- **Activity**: From the entries, copy each line that includes "Oklahoma".

▼

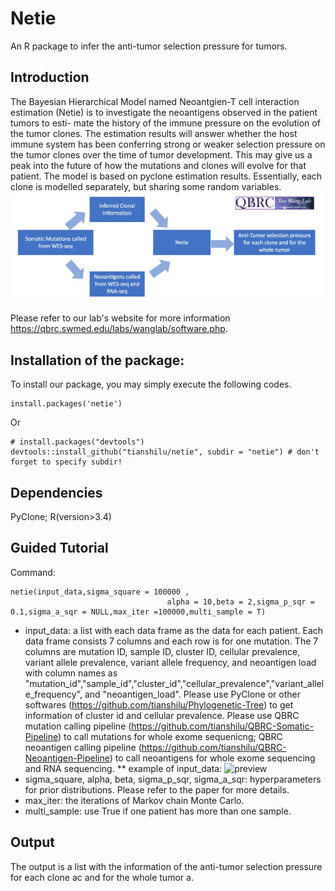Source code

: # Netie
An R package to infer the anti-tumor selection pressure for tumors.
## Introduction
The Bayesian Hierarchical Model named Neoantgien-T cell interaction estimation (Netie) is to investigate the neoantigens observed in the patient tumors to esti- mate the history of the immune pressure on the evolution of the tumor clones. The estimation results will answer whether the host immune system has been conferring strong or weaker selection pressure on the tumor clones over the time of tumor development. This may give us a peak into the future of how the mutations and clones will evolve for that patient. The model is based on pyclone estimation results. Essentially, each clone is modelled separately, but sharing some random variables.
![preview](https://github.com/tianshilu/Netie/blob/main/flowchart.jpg) 

Please refer to our lab's website for more information https://qbrc.swmed.edu/labs/wanglab/software.php.
## Installation of the package:
  To install our package, you may simply execute the following codes. 
  ```
  install.packages('netie')
  ```
  Or
  ```
  # install.packages("devtools") 
  devtools::install_github("tianshilu/netie", subdir = "netie") # don't forget to specify subdir!
  ```
## Dependencies
PyClone; R(version>3.4)
## Guided Tutorial
Command: 
```
netie(input_data,sigma_square = 100000 ,
                                   alpha = 10,beta = 2,sigma_p_sqr = 0.1,sigma_a_sqr = NULL,max_iter =100000,multi_sample = T)
```
* input_data: a list with each data frame as the data for each patient. Each data frame consists 7 columns and each row is for one mutation. The 7 columns are mutation ID, sample ID, cluster ID, cellular prevalence, variant allele prevalence, variant allele frequency, and neoantigen load with column names as "mutation_id","sample_id","cluster_id","cellular_prevalence","variant_allele_frequency", and "neoantigen_load". Please use PyClone or other softwares (https://github.com/tianshilu/Phylogenetic-Tree) to get information of cluster id and cellular prevalence. Please use QBRC mutation calling pipeline (https://github.com/tianshilu/QBRC-Somatic-Pipeline) to call mutations for whole exome sequenicng; QBRC neoantigen calling pipeline (https://github.com/tianshilu/QBRC-Neoantigen-Pipeline) to call neoantigens for whole exome sequencing and RNA sequencing.
** example of input_data:
![preview](https://github.com/tianshilu/Netie/blob/main/input_data_exp.jpg) 
* sigma_square, alpha, beta, sigma_p_sqr, sigma_a_sqr: hyperparameters for prior distributions. Please refer to the paper for more details.
* max_iter: the iterations of Markov chain Monte Carlo. 
* multi_sample: use True if one patient has more than one sample.

## Output 
The output is a list with the information of the anti-tumor selection pressure for each clone ac and for the whole tumor a.
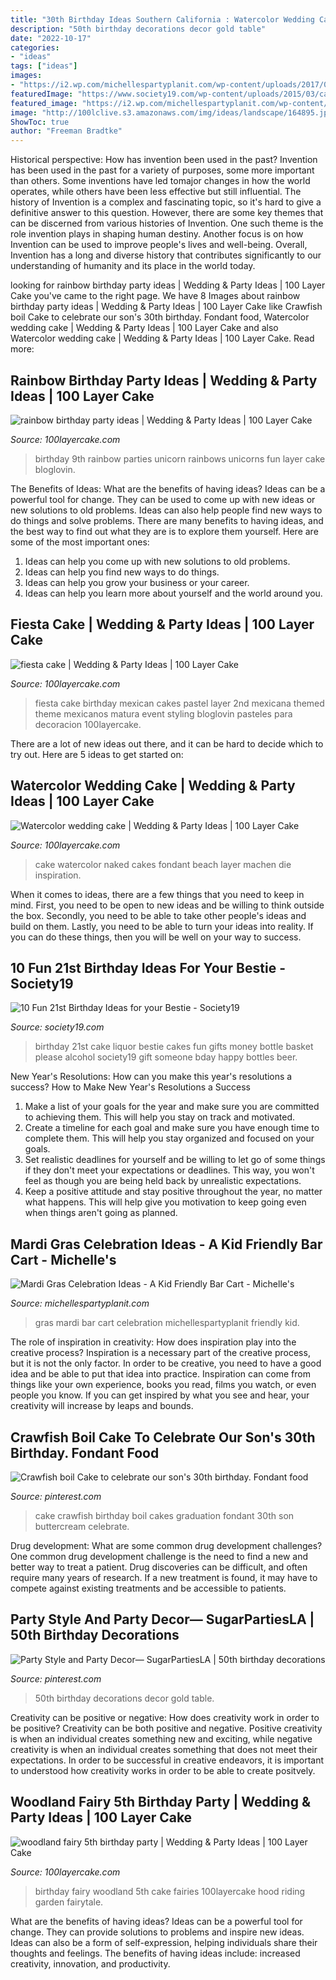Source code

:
 ```yaml
---
title: "30th Birthday Ideas Southern California : Watercolor Wedding Cake"
description: "50th birthday decorations decor gold table"
date: "2022-10-17"
categories:
- "ideas"
tags: ["ideas"]
images:
- "https://i2.wp.com/michellespartyplanit.com/wp-content/uploads/2017/02/Mardi-Gras-Party.png?fit=800%2C1200&amp;ssl=1"
featuredImage: "https://www.society19.com/wp-content/uploads/2015/03/cake1.jpg"
featured_image: "https://i2.wp.com/michellespartyplanit.com/wp-content/uploads/2017/02/Mardi-Gras-Party.png?fit=800%2C1200&amp;ssl=1"
image: "http://100lclive.s3.amazonaws.com/img/ideas/landscape/164895.jpg"
ShowToc: true
author: "Freeman Bradtke"
---
```



Historical perspective: How has invention been used in the past?
Invention has been used in the past for a variety of purposes, some more important than others. Some inventions have led tomajor changes in how the world operates, while others have been less effective but still influential. The history of Invention is a complex and fascinating topic, so it's hard to give a definitive answer to this question. However, there are some key themes that can be discerned from various histories of Invention. One such theme is the role invention plays in shaping human destiny. Another focus is on how Invention can be used to improve people's lives and well-being. Overall, Invention has a long and diverse history that contributes significantly to our understanding of humanity and its place in the world today.

	

		
looking for rainbow birthday party ideas | Wedding &amp; Party Ideas | 100 Layer Cake you've came to the right page. We have 8 Images about rainbow birthday party ideas | Wedding &amp; Party Ideas | 100 Layer Cake like Crawfish boil Cake to celebrate our son&#039;s 30th birthday. Fondant food, Watercolor wedding cake | Wedding &amp; Party Ideas | 100 Layer Cake and also Watercolor wedding cake | Wedding &amp; Party Ideas | 100 Layer Cake. Read more:
		
    
## Rainbow Birthday Party Ideas | Wedding &amp; Party Ideas | 100 Layer Cake

<img loading=lazy src="http://100lclive.s3.amazonaws.com/img/ideas/landscape/164895.jpg" onerror="this.onerror=null;this.src='https://tse1.mm.bing.net/th?id=OIP.LQKDEvaj6oJQ63z0COGrcQHaLM&amp;pid=15.1';" alt="rainbow birthday party ideas | Wedding &amp; Party Ideas | 100 Layer Cake">

_Source: 100layercake.com_

>birthday 9th rainbow parties unicorn rainbows unicorns fun layer cake bloglovin. 

	

The Benefits of Ideas: What are the benefits of having ideas?
Ideas can be a powerful tool for change. They can be used to come up with new ideas or new solutions to old problems. Ideas can also help people find new ways to do things and solve problems. There are many benefits to having ideas, and the best way to find out what they are is to explore them yourself. Here are some of the most important ones: 
1. Ideas can help you come up with new solutions to old problems.
2. Ideas can help you find new ways to do things.
3. Ideas can help you grow your business or your career.
4. Ideas can help you learn more about yourself and the world around you.

    
## Fiesta Cake | Wedding &amp; Party Ideas | 100 Layer Cake

<img loading=lazy src="http://100lclive.s3.amazonaws.com/img/ideas/landscape/148061.jpg" onerror="this.onerror=null;this.src='https://tse3.mm.bing.net/th?id=OIP.tVl2L4IjLFKIzBzqoB084wHaLH&amp;pid=15.1';" alt="fiesta cake | Wedding &amp; Party Ideas | 100 Layer Cake">

_Source: 100layercake.com_

>fiesta cake birthday mexican cakes pastel layer 2nd mexicana themed theme mexicanos matura event styling bloglovin pasteles para decoracion 100layercake. 

	

There are a lot of new ideas out there, and it can be hard to decide which to try out. Here are 5 ideas to get started on: 

    
## Watercolor Wedding Cake | Wedding &amp; Party Ideas | 100 Layer Cake

<img loading=lazy src="http://100lclive.s3.amazonaws.com/img/ideas/landscape/148600.jpg" onerror="this.onerror=null;this.src='https://tse2.mm.bing.net/th?id=OIP.4kDRN20uqUMFzQ-RpoZL4wHaJ4&amp;pid=15.1';" alt="Watercolor wedding cake | Wedding &amp; Party Ideas | 100 Layer Cake">

_Source: 100layercake.com_

>cake watercolor naked cakes fondant beach layer machen die inspiration. 

	

When it comes to ideas, there are a few things that you need to keep in mind. First, you need to be open to new ideas and be willing to think outside the box. Secondly, you need to be able to take other people's ideas and build on them. Lastly, you need to be able to turn your ideas into reality. If you can do these things, then you will be well on your way to success.

    
## 10 Fun 21st Birthday Ideas For Your Bestie - Society19

<img loading=lazy src="https://www.society19.com/wp-content/uploads/2015/03/cake1.jpg" onerror="this.onerror=null;this.src='https://tse3.mm.bing.net/th?id=OIP.LaCaBG9jJs4NNxW9qFADHgHaJ4&amp;pid=15.1';" alt="10 Fun 21st Birthday Ideas for your Bestie - Society19">

_Source: society19.com_

>birthday 21st cake liquor bestie cakes fun gifts money bottle basket please alcohol society19 gift someone bday happy bottles beer. 

	

New Year's Resolutions: How can you make this year's resolutions a success?
How to Make New Year's Resolutions a Success
1. Make a list of your goals for the year and make sure you are committed to achieving them. This will help you stay on track and motivated.
2. Create a timeline for each goal and make sure you have enough time to complete them. This will help you stay organized and focused on your goals.
3. Set realistic deadlines for yourself and be willing to let go of some things if they don't meet your expectations or deadlines. This way, you won't feel as though you are being held back by unrealistic expectations.
4. Keep a positive attitude and stay positive throughout the year, no matter what happens. This will help give you motivation to keep going even when things aren't going as planned.

    
## Mardi Gras Celebration Ideas - A Kid Friendly Bar Cart - Michelle&#039;s

<img loading=lazy src="https://i2.wp.com/michellespartyplanit.com/wp-content/uploads/2017/02/Mardi-Gras-Party.png?fit=800%2C1200&amp;ssl=1" onerror="this.onerror=null;this.src='https://tse2.mm.bing.net/th?id=OIP.ReMOu22ScmdTrOGrXf7fOgHaLH&amp;pid=15.1';" alt="Mardi Gras Celebration Ideas - A Kid Friendly Bar Cart - Michelle&#039;s">

_Source: michellespartyplanit.com_

>gras mardi bar cart celebration michellespartyplanit friendly kid. 

	

The role of inspiration in creativity: How does inspiration play into the creative process?
Inspiration is a necessary part of the creative process, but it is not the only factor. In order to be creative, you need to have a good idea and be able to put that idea into practice. Inspiration can come from things like your own experience, books you read, films you watch, or even people you know. If you can get inspired by what you see and hear, your creativity will increase by leaps and bounds.

    
## Crawfish Boil Cake To Celebrate Our Son&#039;s 30th Birthday. Fondant Food

<img loading=lazy src="https://i.pinimg.com/736x/e9/10/c6/e910c6b7218c14bcbf229fcb16dd0cfd.jpg" onerror="this.onerror=null;this.src='https://tse4.mm.bing.net/th?id=OIP.wd44qdoAhLzXxwasdi05jgHaJ3&amp;pid=15.1';" alt="Crawfish boil Cake to celebrate our son&#039;s 30th birthday. Fondant food">

_Source: pinterest.com_

>cake crawfish birthday boil cakes graduation fondant 30th son buttercream celebrate. 

	

Drug development: What are some common drug development challenges?
One common drug development challenge is the need to find a new and better way to treat a patient. Drug discoveries can be difficult, and often require many years of research. If a new treatment is found, it may have to compete against existing treatments and be accessible to patients.

    
## Party Style And Party Decor— SugarPartiesLA | 50th Birthday Decorations

<img loading=lazy src="https://i.pinimg.com/736x/eb/1a/f0/eb1af0ffe67f2e94229c3253c2525d59.jpg" onerror="this.onerror=null;this.src='https://tse1.mm.bing.net/th?id=OIP.CwILgE1C_z8y1JtW_-NbrwHaLH&amp;pid=15.1';" alt="Party Style and Party Decor— SugarPartiesLA | 50th birthday decorations">

_Source: pinterest.com_

>50th birthday decorations decor gold table. 

	

Creativity can be positive or negative: How does creativity work in order to be positive?
Creativity can be both positive and negative. Positive creativity is when an individual creates something new and exciting, while negative creativity is when an individual creates something that does not meet their expectations. In order to be successful in creative endeavors, it is important to understood how creativity works in order to be able to create positvely.

    
## Woodland Fairy 5th Birthday Party | Wedding &amp; Party Ideas | 100 Layer Cake

<img loading=lazy src="http://100lclive.s3.amazonaws.com/img/ideas/landscape/152742.jpg" onerror="this.onerror=null;this.src='https://tse1.mm.bing.net/th?id=OIP.t27vnZkz3XWehVl382X8VwHaK9&amp;pid=15.1';" alt="woodland fairy 5th birthday party | Wedding &amp; Party Ideas | 100 Layer Cake">

_Source: 100layercake.com_

>birthday fairy woodland 5th cake fairies 100layercake hood riding garden fairytale. 

	

What are the benefits of having ideas?
Ideas can be a powerful tool for change. They can provide solutions to problems and inspire new ideas. Ideas can also be a form of self-expression, helping individuals share their thoughts and feelings. The benefits of having ideas include: increased creativity, innovation, and productivity.

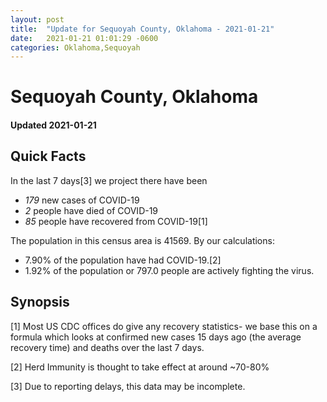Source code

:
 ```yaml
---
layout: post
title:  "Update for Sequoyah County, Oklahoma - 2021-01-21"
date:   2021-01-21 01:01:29 -0600
categories: Oklahoma,Sequoyah
---
```


# Sequoyah County, Oklahoma
#### Updated 2021-01-21

## Quick Facts

In the last 7 days[3] we project there have been
- *179* new cases of COVID-19
- *2* people have died of COVID-19
- *85* people have recovered from COVID-19[1]

The population in this census area is 41569. By our calculations:
- 7.90% of the population have had COVID-19.[2]
- 1.92% of the population or 797.0 people are actively fighting the virus.

## Synopsis




[1] Most US CDC offices do give any recovery statistics- we base this on a formula which looks at confirmed new cases
15 days ago (the average recovery time) and deaths over the last 7 days.

[2] Herd Immunity is thought to take effect at around ~70-80%

[3] Due to reporting delays, this data may be incomplete.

▲

- **Result for this task**:
title:  "Update for Sequoyah County, Oklahoma - 2021-01-21"
categories: Oklahoma,Sequoyah
# Sequoyah County, Oklahoma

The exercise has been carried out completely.